Talked to some seed company reps, and it looks like the avalanche of new seed traits may have slowed down - nothing really outrageous or novel in the works for 2007. For the years 1999-2006, it seemed like every year we'd get a new cluster of genetic modifications - first Yieldgard (Bt cornborer insecticidal) & Roundup Ready (herbicide product-specific resistant), then Liberty Link (another class of herbicide resistance), Clearfield (yet another class of herbicide-resistance), then Yieldgard-RW (Bt rootworm insecticidal), Herculex I (the next generation of Bt-like insecticidal, cornborer), Yieldgard Plus (Bt stacked both cornborer & rootworm), Herculex RW (see above, for rootworm), Herculex Extra (Herculex equivalent of Yieldgard Plus), and then more triple- and quadruple-stack varieties than you could keep track of in spreadsheet format.
It's getting increasingly hard to keep track of which varieties are trait-stacked with which varieties, as every company has its own nomenclature. But it seems to definitely be slowing down. No new traits, and the companies with Herculex are starting to retire their Yieldgard varieties. But that barely makes up for the confusion which is Garst. They started out with a slate of generic sort-of traits which mimicked the trademarked, IP-protected traits from Monsanto - Roundup Ready became GT, or Glyphosate Tolerant, Agrisure CB was synonymous with YG1, both of them being Yieldgard (Cornborer), etc. Then a bunch of company mergers brought the two lines of IP into corporate contact, and suddenly Garst is selling seeds for both sets of IP side-by-side. It's enough to give one a headache.
There was a stand selling Ribeye sandwiches and steak-and-egg sandwiches. The steak-and-cheese-and-egg was great, especially after an hour standing under the noon sun in a cornfield listening to a presentation on no-till & methods for measuring crop residue & soil field quality.

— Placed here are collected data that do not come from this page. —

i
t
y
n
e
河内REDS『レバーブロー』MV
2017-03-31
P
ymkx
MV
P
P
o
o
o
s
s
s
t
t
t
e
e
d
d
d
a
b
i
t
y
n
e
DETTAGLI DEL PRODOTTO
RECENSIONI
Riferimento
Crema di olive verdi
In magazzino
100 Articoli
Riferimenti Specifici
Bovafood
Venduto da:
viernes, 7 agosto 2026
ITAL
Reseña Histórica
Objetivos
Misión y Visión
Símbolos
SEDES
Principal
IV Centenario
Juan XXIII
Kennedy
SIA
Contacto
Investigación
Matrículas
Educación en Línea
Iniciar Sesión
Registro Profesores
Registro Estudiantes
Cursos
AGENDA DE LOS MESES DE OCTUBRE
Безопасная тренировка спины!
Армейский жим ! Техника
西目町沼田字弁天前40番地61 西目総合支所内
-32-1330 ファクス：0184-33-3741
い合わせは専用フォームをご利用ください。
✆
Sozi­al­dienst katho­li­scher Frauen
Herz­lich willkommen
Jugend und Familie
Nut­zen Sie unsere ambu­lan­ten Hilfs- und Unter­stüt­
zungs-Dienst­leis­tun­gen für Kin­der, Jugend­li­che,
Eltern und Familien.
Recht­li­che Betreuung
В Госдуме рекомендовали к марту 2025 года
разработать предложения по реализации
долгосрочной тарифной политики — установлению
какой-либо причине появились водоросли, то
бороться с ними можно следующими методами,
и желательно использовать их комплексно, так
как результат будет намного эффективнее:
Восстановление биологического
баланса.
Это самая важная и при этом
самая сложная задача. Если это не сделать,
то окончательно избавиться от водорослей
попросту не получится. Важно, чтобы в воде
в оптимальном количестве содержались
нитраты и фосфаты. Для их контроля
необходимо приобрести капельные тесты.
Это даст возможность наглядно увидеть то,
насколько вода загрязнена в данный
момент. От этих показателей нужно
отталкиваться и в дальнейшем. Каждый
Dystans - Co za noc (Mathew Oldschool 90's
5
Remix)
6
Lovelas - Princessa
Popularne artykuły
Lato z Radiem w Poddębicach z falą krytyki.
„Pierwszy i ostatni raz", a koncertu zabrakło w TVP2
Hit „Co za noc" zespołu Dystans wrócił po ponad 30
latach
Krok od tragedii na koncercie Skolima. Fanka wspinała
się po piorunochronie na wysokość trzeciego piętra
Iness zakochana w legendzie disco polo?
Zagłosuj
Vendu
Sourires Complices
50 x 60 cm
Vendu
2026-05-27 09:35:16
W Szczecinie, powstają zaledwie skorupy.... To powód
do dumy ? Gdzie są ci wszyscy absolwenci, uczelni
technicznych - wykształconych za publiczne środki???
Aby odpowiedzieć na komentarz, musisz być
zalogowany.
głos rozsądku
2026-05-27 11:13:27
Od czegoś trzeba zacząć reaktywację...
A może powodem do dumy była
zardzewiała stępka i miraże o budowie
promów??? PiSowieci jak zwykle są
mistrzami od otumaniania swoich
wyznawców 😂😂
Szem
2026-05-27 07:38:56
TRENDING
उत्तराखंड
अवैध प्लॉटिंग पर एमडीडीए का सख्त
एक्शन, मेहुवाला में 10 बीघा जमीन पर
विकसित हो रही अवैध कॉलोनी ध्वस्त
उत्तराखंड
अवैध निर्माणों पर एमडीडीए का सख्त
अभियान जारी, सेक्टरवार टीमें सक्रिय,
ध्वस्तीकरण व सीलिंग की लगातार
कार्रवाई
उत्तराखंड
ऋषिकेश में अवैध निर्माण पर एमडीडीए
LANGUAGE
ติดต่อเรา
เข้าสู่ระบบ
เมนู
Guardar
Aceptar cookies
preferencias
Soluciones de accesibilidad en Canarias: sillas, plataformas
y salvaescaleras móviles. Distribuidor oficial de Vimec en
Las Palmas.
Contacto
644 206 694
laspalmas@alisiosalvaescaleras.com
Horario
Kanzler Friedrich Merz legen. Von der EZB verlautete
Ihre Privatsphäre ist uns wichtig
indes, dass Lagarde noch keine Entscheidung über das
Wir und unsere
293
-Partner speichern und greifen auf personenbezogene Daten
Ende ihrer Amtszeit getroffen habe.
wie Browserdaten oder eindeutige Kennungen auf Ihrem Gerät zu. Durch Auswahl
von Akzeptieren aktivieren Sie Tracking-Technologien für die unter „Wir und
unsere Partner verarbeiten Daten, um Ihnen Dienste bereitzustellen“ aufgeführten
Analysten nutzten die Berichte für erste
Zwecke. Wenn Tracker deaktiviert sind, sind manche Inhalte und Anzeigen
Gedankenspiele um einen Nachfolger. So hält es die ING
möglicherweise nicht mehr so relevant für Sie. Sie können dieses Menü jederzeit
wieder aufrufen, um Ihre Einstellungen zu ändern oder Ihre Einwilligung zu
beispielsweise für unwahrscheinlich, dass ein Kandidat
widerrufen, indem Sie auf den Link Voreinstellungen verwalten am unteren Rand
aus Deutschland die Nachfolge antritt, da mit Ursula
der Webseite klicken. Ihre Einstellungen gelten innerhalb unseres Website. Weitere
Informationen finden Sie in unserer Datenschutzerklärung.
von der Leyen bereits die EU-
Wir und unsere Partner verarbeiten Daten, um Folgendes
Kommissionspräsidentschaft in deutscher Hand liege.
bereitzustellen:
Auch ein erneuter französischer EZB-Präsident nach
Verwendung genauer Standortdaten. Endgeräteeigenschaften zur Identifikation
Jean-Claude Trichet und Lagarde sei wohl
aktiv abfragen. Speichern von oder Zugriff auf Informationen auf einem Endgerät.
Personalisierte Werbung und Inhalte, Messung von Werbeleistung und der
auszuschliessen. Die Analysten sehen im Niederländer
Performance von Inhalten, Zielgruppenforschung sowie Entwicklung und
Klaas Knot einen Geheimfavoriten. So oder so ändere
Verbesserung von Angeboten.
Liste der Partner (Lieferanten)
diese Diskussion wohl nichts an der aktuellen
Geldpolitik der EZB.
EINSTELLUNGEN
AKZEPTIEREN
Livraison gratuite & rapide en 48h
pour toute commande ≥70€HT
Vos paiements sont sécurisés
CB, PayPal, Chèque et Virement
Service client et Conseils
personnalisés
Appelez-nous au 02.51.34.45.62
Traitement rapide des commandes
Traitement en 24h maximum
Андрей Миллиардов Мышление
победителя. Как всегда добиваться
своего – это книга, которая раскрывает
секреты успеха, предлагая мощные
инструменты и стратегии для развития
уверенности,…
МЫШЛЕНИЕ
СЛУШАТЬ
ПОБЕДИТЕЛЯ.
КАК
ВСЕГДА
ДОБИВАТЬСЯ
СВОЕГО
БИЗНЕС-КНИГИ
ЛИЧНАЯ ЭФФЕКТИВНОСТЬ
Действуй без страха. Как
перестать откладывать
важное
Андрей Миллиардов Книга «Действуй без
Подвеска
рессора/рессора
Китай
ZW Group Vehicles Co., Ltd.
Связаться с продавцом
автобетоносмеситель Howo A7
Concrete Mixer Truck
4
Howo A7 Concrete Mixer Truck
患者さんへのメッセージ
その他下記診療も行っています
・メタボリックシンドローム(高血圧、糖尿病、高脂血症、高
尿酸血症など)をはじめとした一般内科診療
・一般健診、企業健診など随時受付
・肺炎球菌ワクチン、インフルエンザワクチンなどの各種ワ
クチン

The corn and soybeans are doing insanely well here in Pennsylvania. I literally did not recognize the soybean fields at first - I've never seen them this high, this perfect-looking. Not only are the corn stands running between eight and ten feet, they're doing so uniformly. We didn't get all that much rain - Spring Creek is alarmingly low - but it all hit at exactly the right time for really, really pretty fields. Gorgeous.